# [To-do item]
Put every line of the material below into a numbered list, leaving out any blank lines.

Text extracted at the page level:
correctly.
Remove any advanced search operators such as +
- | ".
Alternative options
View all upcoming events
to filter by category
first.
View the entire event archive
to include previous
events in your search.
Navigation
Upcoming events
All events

# [Written solution]
1. correctly.
2. Remove any advanced search operators such as +
3. - | ".
4. Alternative options
5. View all upcoming events
6. to filter by category
7. first.
8. View the entire event archive
9. to include previous
10. events in your search.
11. Navigation
12. Upcoming events
13. All events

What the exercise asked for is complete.